▶ ENTRIES SUPPLIED:
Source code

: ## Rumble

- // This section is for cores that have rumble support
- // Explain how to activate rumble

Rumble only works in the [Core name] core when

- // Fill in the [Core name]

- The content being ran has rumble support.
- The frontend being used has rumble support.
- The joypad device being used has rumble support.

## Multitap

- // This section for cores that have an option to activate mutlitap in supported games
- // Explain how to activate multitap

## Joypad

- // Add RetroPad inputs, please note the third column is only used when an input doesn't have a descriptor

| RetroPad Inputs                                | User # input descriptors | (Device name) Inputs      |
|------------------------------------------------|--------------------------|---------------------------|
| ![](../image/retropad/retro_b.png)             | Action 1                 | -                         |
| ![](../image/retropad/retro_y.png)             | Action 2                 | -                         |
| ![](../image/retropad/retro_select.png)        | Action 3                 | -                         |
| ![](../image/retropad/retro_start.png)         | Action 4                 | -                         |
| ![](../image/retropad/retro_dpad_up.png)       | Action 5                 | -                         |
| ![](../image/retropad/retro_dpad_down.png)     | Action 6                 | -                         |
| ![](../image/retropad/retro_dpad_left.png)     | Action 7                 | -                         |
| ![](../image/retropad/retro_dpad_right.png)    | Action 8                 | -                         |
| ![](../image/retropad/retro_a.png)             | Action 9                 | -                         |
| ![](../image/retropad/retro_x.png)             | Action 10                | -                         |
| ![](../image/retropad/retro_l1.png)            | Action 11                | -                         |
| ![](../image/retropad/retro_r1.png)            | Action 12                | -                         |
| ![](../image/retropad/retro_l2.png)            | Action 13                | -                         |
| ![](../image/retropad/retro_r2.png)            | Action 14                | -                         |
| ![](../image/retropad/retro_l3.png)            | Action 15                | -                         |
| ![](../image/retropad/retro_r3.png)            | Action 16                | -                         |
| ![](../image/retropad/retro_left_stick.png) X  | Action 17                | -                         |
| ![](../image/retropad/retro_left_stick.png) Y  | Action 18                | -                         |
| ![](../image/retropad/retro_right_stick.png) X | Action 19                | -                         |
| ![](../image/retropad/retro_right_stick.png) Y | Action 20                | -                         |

▶ TASK DIRECTIONS: Convert the lines above, from the line with "- // This section is" up to and including the line with "- // Add RetroPad", into a Markdown table with the columns Number and Source Line, leaving out blank lines.

▶ EXERCISE SOLUTION:
| Number | Source Line |
|---|---|
| 1 | - // This section is for cores that have rumble support |
| 2 | - // Explain how to activate rumble |
| 3 | Rumble only works in the [Core name] core when |
| 4 | - // Fill in the [Core name] |
| 5 | - The content being ran has rumble support. |
| 6 | - The frontend being used has rumble support. |
| 7 | - The joypad device being used has rumble support. |
| 8 | ## Multitap |
| 9 | - // This section for cores that have an option to activate mutlitap in supported games |
| 10 | - // Explain how to activate multitap |
| 11 | ## Joypad |
| 12 | - // Add RetroPad inputs, please note the third column is only used when an input doesn't have a descriptor |